### SET PROBLEM
Starting at the first line of the rows below, copy them word for word and stop after the line that contains "scientific name: Elaeocarpus nitidus".

### DATASET CONTENT

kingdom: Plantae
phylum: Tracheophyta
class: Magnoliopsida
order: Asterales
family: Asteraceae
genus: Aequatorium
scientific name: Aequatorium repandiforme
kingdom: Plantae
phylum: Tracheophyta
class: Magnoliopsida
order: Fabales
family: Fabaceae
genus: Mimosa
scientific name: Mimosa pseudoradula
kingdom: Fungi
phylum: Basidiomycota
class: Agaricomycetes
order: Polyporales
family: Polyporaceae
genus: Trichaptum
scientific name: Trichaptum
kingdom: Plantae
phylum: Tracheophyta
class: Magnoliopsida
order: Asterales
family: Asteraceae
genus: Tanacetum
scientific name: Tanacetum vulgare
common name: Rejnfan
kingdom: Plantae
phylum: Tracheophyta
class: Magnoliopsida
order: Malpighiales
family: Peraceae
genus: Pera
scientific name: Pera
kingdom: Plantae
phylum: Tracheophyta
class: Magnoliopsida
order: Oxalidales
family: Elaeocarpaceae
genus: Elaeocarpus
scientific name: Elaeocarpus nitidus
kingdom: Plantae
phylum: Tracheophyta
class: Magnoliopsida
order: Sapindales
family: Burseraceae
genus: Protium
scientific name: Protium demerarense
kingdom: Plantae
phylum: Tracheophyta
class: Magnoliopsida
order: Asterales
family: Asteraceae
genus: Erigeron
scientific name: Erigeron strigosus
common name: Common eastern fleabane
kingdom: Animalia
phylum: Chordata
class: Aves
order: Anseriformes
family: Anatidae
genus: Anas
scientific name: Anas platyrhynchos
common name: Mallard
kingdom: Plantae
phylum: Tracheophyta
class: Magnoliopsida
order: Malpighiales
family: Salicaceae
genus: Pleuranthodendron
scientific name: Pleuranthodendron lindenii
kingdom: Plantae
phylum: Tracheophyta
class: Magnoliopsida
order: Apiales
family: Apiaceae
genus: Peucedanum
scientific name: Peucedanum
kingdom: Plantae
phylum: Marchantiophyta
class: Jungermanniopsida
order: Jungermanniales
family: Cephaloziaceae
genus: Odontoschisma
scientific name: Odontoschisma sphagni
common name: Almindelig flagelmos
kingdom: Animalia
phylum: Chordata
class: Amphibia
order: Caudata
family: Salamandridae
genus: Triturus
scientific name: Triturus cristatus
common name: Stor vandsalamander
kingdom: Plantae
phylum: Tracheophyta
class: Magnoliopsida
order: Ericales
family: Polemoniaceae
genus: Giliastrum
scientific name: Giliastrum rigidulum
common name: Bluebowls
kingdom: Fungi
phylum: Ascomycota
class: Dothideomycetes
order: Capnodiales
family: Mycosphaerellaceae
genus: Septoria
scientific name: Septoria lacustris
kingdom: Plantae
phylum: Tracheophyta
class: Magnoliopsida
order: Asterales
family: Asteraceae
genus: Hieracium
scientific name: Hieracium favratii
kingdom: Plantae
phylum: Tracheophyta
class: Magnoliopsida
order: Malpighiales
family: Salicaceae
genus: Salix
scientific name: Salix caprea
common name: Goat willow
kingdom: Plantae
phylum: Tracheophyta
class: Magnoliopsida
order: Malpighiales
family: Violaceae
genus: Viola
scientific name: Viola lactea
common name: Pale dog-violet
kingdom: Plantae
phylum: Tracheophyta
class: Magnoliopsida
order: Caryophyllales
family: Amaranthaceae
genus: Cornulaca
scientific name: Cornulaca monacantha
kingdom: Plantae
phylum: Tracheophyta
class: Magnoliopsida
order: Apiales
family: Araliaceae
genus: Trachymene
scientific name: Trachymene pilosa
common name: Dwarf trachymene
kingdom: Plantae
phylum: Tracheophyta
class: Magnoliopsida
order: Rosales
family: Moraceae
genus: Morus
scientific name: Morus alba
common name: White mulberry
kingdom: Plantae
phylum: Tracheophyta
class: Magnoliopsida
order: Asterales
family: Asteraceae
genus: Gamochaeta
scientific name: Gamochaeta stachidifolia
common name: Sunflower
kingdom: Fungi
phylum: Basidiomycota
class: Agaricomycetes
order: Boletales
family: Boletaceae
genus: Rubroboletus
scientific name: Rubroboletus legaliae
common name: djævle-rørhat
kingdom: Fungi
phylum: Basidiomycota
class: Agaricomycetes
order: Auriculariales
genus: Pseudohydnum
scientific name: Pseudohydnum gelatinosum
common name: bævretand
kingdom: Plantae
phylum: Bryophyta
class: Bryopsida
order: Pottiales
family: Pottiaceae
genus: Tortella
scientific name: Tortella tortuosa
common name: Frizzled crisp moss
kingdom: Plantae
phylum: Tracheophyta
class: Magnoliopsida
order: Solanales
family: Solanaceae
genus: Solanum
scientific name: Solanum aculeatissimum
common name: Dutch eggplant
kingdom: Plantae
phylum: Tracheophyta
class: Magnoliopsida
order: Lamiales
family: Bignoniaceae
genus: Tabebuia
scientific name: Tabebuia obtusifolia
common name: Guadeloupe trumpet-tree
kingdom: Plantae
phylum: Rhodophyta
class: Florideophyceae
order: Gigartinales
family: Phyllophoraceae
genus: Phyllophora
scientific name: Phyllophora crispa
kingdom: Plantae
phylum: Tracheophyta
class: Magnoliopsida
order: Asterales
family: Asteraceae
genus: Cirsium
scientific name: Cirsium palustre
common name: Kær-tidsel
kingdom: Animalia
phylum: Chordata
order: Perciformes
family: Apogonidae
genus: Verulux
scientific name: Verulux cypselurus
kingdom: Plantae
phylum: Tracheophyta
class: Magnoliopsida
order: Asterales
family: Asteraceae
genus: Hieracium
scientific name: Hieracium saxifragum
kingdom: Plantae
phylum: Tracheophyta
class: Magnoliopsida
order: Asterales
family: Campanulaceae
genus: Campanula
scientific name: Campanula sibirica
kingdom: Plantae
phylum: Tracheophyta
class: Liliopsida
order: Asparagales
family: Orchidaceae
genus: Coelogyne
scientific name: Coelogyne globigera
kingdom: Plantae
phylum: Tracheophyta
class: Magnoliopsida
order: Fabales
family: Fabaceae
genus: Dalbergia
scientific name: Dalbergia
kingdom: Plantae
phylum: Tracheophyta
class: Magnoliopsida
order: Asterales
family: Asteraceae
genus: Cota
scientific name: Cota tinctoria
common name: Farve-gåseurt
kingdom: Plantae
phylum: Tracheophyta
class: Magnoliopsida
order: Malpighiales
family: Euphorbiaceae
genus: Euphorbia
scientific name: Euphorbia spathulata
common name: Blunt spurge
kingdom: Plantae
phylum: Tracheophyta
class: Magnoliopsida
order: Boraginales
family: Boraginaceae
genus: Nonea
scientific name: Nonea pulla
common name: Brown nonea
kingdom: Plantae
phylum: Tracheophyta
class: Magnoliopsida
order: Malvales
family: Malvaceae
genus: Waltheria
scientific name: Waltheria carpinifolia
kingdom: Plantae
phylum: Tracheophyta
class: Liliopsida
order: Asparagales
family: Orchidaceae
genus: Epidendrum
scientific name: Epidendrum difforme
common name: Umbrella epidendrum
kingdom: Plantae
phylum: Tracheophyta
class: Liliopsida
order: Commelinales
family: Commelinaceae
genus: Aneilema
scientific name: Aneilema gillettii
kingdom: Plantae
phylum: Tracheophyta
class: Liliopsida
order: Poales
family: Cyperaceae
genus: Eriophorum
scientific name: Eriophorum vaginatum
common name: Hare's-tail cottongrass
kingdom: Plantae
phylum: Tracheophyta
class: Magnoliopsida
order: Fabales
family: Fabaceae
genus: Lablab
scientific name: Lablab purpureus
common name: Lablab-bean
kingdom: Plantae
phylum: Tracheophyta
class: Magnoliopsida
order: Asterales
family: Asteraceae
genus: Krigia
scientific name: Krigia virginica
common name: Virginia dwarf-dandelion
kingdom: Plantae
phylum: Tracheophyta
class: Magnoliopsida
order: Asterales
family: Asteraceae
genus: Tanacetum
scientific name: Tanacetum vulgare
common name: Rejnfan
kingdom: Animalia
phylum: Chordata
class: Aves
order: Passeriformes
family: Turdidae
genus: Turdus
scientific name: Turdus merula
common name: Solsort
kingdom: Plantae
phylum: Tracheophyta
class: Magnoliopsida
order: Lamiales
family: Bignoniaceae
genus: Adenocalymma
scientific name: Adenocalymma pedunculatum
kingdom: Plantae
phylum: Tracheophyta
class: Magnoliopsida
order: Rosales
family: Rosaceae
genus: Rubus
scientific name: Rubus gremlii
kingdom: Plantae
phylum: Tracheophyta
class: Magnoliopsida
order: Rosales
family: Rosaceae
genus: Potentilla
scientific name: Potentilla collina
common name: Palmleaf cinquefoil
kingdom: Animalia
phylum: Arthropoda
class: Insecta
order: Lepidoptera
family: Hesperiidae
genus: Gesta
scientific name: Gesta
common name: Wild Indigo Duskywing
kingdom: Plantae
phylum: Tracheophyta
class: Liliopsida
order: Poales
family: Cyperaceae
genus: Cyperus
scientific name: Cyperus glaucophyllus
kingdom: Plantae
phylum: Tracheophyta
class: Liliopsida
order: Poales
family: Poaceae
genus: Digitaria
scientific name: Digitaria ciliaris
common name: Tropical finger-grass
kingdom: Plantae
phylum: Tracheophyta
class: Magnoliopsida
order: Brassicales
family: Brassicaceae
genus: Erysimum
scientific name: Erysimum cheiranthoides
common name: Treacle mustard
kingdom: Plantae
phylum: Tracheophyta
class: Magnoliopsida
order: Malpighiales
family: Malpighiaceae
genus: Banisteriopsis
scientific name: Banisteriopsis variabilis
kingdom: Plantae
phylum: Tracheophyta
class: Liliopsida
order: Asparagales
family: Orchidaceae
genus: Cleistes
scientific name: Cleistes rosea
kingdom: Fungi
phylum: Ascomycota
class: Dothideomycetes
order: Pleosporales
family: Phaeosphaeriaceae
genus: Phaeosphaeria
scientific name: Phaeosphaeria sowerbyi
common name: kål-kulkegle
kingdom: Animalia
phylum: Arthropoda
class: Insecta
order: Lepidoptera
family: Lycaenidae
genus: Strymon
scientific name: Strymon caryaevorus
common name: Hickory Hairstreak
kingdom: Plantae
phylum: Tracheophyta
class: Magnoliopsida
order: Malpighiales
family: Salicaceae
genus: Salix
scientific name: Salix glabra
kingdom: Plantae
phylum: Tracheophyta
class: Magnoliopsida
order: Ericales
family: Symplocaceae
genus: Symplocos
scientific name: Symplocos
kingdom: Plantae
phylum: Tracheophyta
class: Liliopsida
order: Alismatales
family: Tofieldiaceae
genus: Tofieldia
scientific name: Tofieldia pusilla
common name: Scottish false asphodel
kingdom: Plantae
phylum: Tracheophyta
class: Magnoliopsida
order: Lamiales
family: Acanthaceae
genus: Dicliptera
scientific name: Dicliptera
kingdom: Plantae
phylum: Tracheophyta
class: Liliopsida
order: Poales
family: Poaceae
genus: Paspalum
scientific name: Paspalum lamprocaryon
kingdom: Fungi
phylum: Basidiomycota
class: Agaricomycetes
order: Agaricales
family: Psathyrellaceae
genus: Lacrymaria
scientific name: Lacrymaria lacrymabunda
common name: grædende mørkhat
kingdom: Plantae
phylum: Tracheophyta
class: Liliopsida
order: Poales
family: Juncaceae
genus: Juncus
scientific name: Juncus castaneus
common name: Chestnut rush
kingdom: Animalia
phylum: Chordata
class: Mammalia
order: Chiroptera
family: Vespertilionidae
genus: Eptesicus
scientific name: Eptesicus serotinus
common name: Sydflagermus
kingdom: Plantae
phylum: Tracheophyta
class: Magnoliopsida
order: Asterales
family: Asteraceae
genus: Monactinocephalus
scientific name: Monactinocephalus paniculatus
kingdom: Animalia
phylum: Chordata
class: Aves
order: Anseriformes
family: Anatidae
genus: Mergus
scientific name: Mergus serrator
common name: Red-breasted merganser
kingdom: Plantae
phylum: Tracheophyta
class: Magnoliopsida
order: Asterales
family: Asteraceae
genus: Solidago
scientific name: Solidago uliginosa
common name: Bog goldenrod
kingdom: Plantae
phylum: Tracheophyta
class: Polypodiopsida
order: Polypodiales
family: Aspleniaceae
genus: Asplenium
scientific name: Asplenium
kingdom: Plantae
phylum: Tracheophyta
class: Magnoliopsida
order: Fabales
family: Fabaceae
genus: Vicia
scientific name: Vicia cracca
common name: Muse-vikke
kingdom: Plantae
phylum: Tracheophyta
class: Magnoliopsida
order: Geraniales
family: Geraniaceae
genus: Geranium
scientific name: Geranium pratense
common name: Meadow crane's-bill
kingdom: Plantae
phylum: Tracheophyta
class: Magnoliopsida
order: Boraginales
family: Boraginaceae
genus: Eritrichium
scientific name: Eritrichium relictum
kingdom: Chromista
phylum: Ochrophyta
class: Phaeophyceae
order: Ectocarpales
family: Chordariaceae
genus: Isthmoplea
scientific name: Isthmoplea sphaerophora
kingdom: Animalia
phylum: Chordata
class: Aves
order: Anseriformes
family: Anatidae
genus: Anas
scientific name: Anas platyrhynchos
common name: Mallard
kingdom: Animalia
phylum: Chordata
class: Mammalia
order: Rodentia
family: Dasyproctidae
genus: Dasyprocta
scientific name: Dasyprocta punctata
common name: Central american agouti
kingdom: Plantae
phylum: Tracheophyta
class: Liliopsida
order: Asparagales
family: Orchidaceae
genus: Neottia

### ANSWER TO THIS PROBLEM
kingdom: Plantae
phylum: Tracheophyta
class: Magnoliopsida
order: Asterales
family: Asteraceae
genus: Aequatorium
scientific name: Aequatorium repandiforme
kingdom: Plantae
phylum: Tracheophyta
class: Magnoliopsida
order: Fabales
family: Fabaceae
genus: Mimosa
scientific name: Mimosa pseudoradula
kingdom: Fungi
phylum: Basidiomycota
class: Agaricomycetes
order: Polyporales
family: Polyporaceae
genus: Trichaptum
scientific name: Trichaptum
kingdom: Plantae
phylum: Tracheophyta
class: Magnoliopsida
order: Asterales
family: Asteraceae
genus: Tanacetum
scientific name: Tanacetum vulgare
common name: Rejnfan
kingdom: Plantae
phylum: Tracheophyta
class: Magnoliopsida
order: Malpighiales
family: Peraceae
genus: Pera
scientific name: Pera
kingdom: Plantae
phylum: Tracheophyta
class: Magnoliopsida
order: Oxalidales
family: Elaeocarpaceae
genus: Elaeocarpus
scientific name: Elaeocarpus nitidus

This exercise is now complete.